Умению Сорокина играть в жанры, уже давно стоит перестать удивляться. Это действительно великий русский писатель (далее — ВРП), который деконструирует язык и языковые формы, чтобы создавать, а точнее лепить из них, как петухов из навоза, новые.
В новелле «Настя» он достаёт из морозилки русскую усадьбу в формате классической русской литературы, размораживает её и начинает зажаривать в печке на медленном огне, причмокивая. Из неё сочится жир, текут соки, а Сорокин систематично, с точностью хирурга, препарирует эпоху русской действительности (а точнее — бездействия) конца XIX века.
Итак, на дворе 6 августа 1900 года. За околицей и в умах — царская Россия. Сервильность, которой прикрывается бесправие. Приглаженность, из-под которой торчит традиционное для местных широт слабое следование законам и нормам (за исключением одной). Манеры, за которыми уже давным-давно никто не стоит.
Сорокин выворачивает наизнанку царскую Россию, демонстрируя в ходе повествования её зловещую и параноидальную сущность. Империи остаётся жить ещё чуть больше 15 лет. И убивание детей в рассказе это не то что вы подумали, а метафора на уничтожение Великой страны, потому что ребенок в патриархальной царской России – это наследник, человек который продолжает твое дело.
Одновременно с этим в рассказе можно увидеть и изобличение семейных порядков дореволюционной России. И если девка по Сорокину — это Россия, то чему тогда удивляться, когда спустя столько веков подобного отношения к себе она в один миг подняла голову и не захотела лезть в печь.
Ещё одна сторона шоколадной медали творчества ВРП в данном конкретном рассказе — преодоление т.н. «самости», человеческого. Настя должна преодолеть себя и устраивается удобно на лопате, прижав ноги к груди. Её мать — с таким же диагнозом. Преодолевает себя, чтобы не портить людям праздник.

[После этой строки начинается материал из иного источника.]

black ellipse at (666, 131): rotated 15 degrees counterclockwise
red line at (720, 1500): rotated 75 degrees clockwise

Не зря за ужином гости так много внимания уделяют идеям Ницше.
«Настя» также до краёв наполнена различными отсылками к поверьям и сказаниям. Например, фамилия Мамут, которую носят аж два персонажа новеллы, принадлежит очевидно какому этносу. Одна фамилия — и вот вам уже кровавый навет — и дело Бейлиса в частности, и кровь младенцев, как ингредиент мацы всплывают в памяти без лишних усилий. Вынь из печки да положь на тарелочку, как говорится.
А подготовка 16-летних девочек к запеканию в печи весьма отдалённо напоминает древний обряд посвящения детей во взрослую жизнь. Этакий обряд инициации, к которому, по сути, обращается абсолютное большинство наших сказок.

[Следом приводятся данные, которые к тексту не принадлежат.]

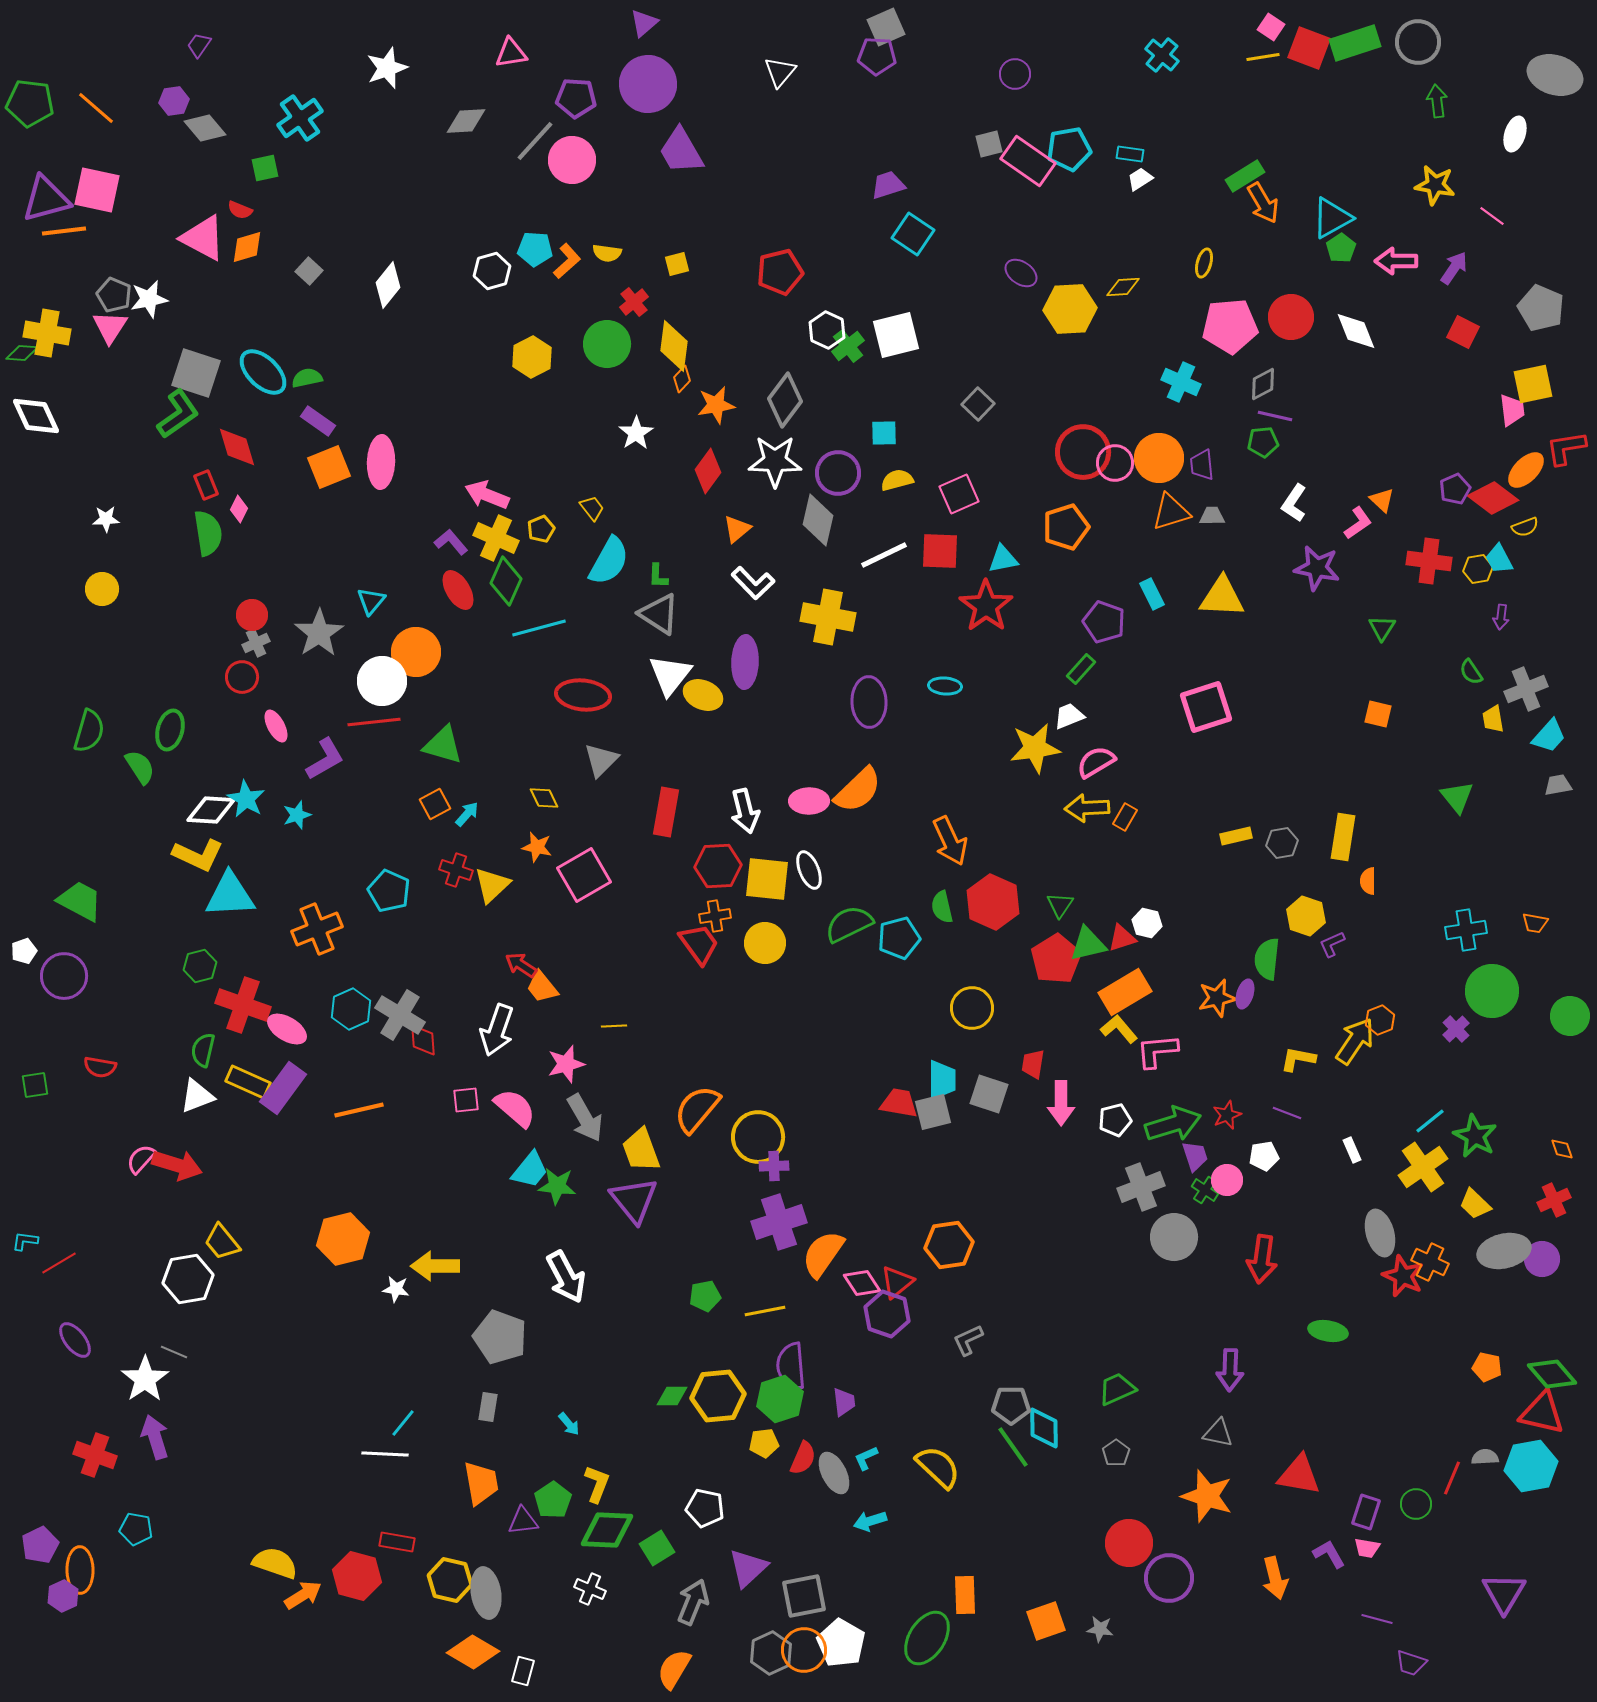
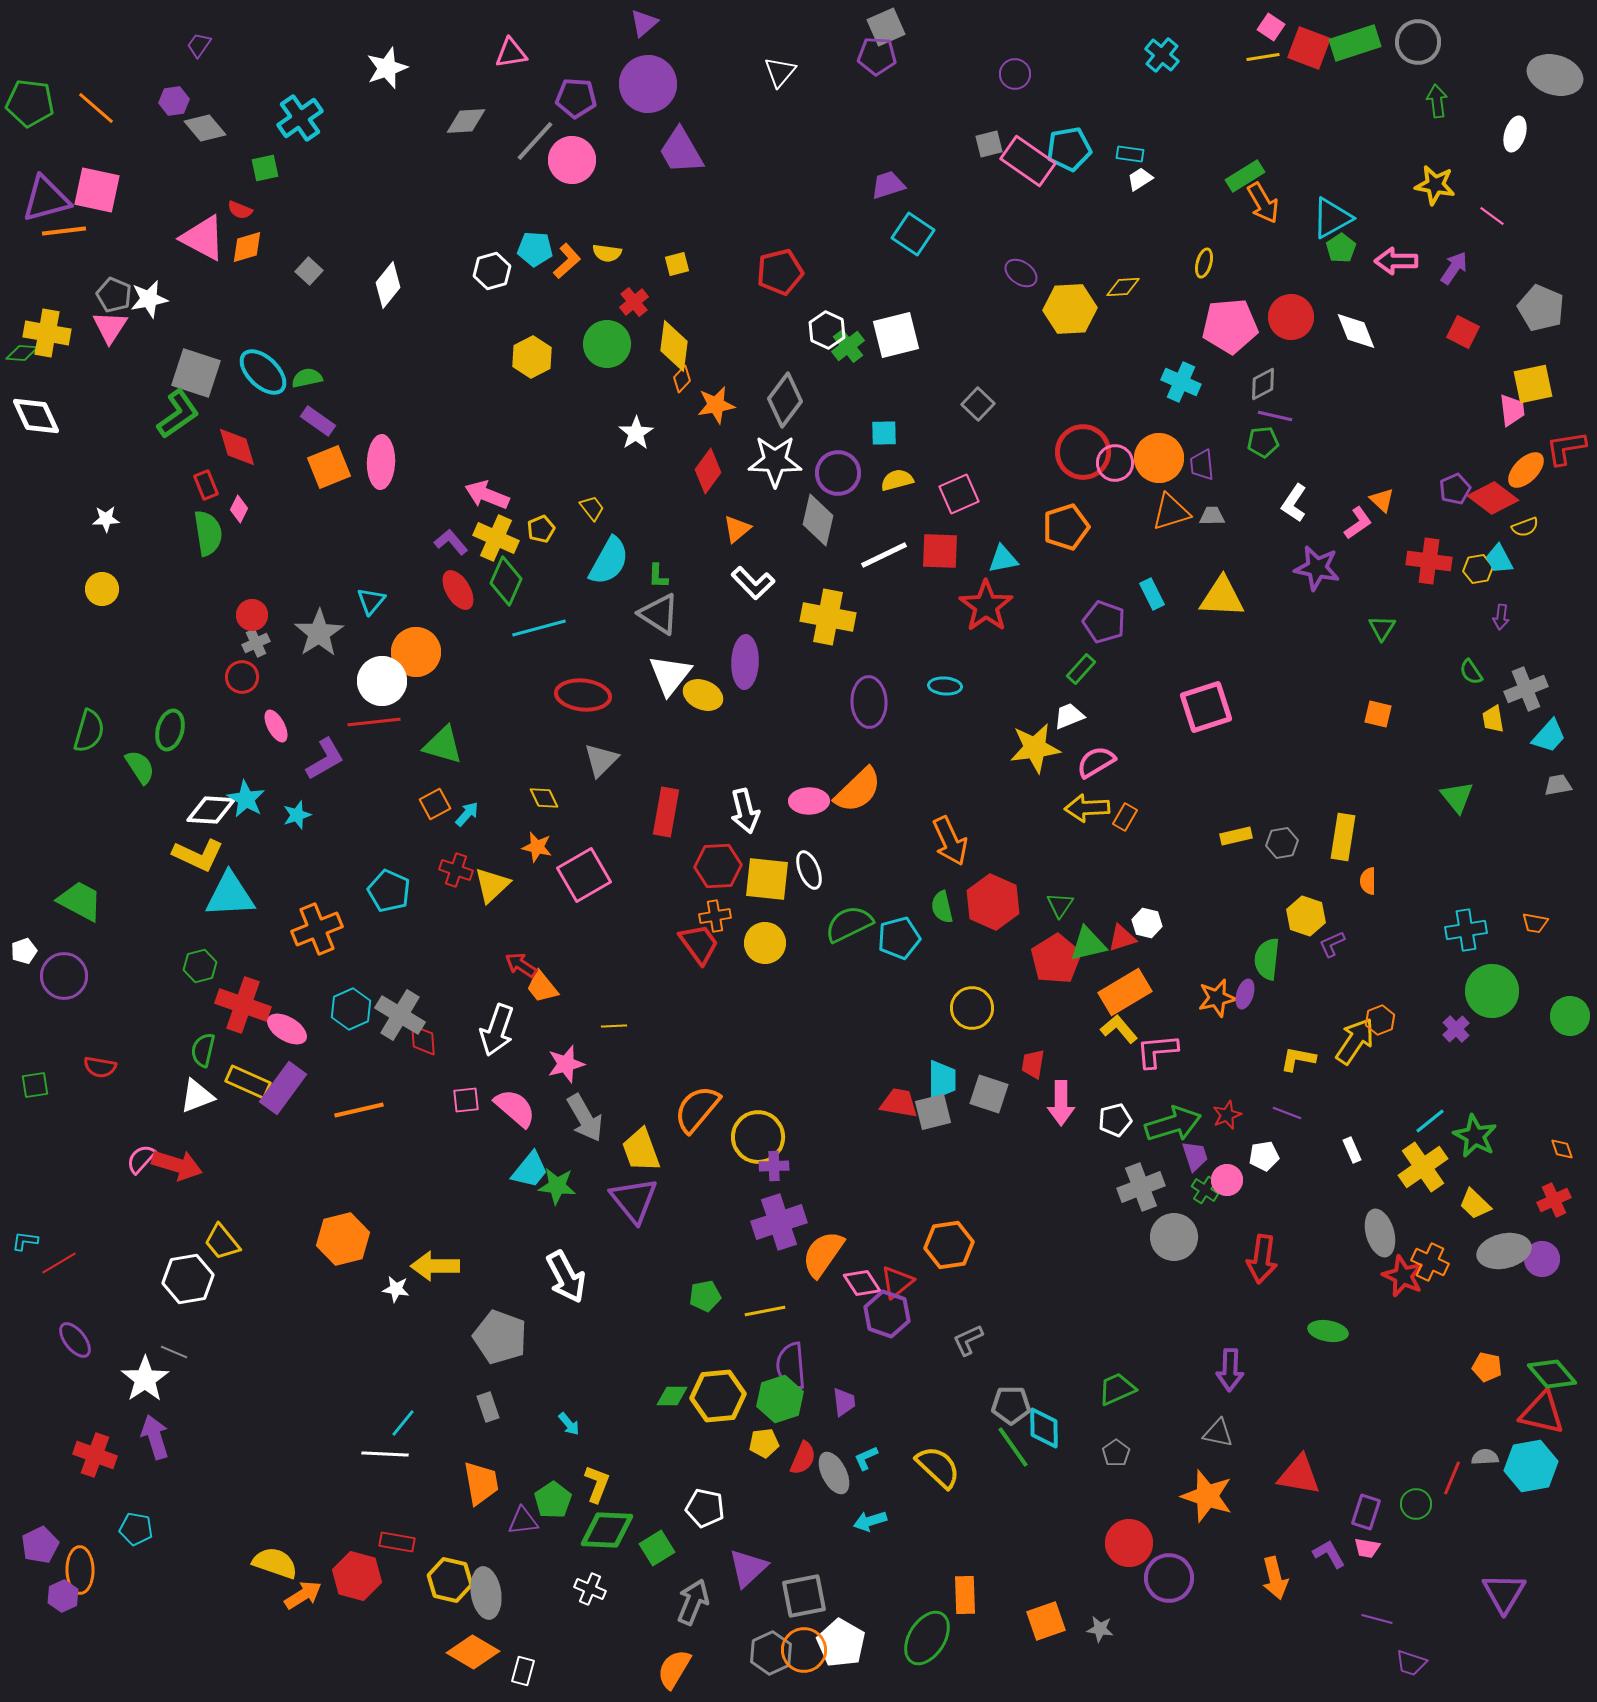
gray rectangle at (488, 1407): rotated 28 degrees counterclockwise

И, наконец, ружьё, которое не может не выстрелить. Каннибализм. И тут любопытно наблюдать за мотивами героев. Если Сергей Аркадьевич ест свою собственную дочь, как он сам считает, из идеологических убеждений («преодоление»), то Мамут-старший является каннибалом чисто из гедонистических соображений.
«Настя» Владимира Сорокина — это Ницше для самых русских. Канат над бездной великой русской культуры и не менее великой русской трагедии, на котором мы до сих пор болтаемся, боясь отпустить его. И кто знает, быть может, и правда лучше в печку?